Elle donne à entendre la voix d'êtres différents, à percevoir l'expression de leurs sentiments, de leurs sensations, alors que la douleur les taraude tous, que l'effroi les tenaille encore. Aucune de ces femmes n'est éloignée de nous, jamais. Aucune des nouvelles n'a de fin… Leurs épreuves non plus. Une nouvelle, p.63, rompt avec cette structure : elle raconte l'histoire de France – quel prénom ! et de Félicitée – quel prénom aussi pour celle qui est restée au Rwanda ! Elle est construite en boucle autour d'un même lieu…les latrines ! le sarcasme, l'autodérision ne l'éloignent pas pour autant des autres séquences parce que de l'une à l'autre persiste la même incompréhension, la même sidération.
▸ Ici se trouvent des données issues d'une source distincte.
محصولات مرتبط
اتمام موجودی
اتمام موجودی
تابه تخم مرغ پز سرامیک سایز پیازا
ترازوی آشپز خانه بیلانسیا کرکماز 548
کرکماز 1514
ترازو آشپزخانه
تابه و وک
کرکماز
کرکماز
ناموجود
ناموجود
La structure éclatée de ce livre n'éparpille pas les récits qui sont certes des témoignages nourris des outils culturels, religieux, sociaux et politiques indispensables mais sont avant tout, autant de preuves de vies, de survies ? différentes et semblables à la fois. On y parcourt aussi des paysages, on savoure les lieux où la végétation invite à regarder.
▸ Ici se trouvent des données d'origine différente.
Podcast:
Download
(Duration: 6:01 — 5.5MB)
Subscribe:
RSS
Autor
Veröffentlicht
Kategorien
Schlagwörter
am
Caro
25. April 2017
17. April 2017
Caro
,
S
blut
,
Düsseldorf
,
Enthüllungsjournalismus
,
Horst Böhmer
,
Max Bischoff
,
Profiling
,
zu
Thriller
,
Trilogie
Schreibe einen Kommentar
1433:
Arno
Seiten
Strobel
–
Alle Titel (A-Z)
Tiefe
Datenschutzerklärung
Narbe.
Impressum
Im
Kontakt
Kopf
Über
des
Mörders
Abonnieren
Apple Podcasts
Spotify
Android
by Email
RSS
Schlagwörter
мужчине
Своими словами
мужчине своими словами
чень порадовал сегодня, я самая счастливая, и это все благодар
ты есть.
Si certains détails laissent imaginer l'horreur, l'écrivaine n'entre pas dans les faits des tortionnaires. D'autres écrivains ont déjà raconté, on pense par exemple à Survivantes d'Esther Mujawayo et Souâd Belhaddad publié 10 ans après le génocide de 1994. Les reportages des journalistes, même à l'époque des évènements ont été éloquents, la télévision était sur place. La souffrance de chacun de ces personnages, hommes, femmes, enfants est probablement indicible. On pense à la même difficulté à nommer chez Primo Lévi ou Imre Kertesz. le texte de Béata Umubeyi Mairesse parvient à suggérer l'inimaginable : s'il faut choisir parmi ces nouvelles, lire par exemple : Béatrice Coup d'État classique, p.109 ou Euphrasie, 0pération biscuit, p.121. Son recueil parvient à mettre en avant la mauvaise foi, les ambiguïtés complices sans accuser, sans juger (lire l'échange de lettres entre Anne et sa soeur, religieuse, p.39 au titre si humoristique « Soeur Anne - Ne vois-tu rien venir ? », allusion au conte de Perrault, Barbe Bleue). J'aime particulièrement : France – Kazungu, p.63 pour sa virulence et son sens fécond de la provocation.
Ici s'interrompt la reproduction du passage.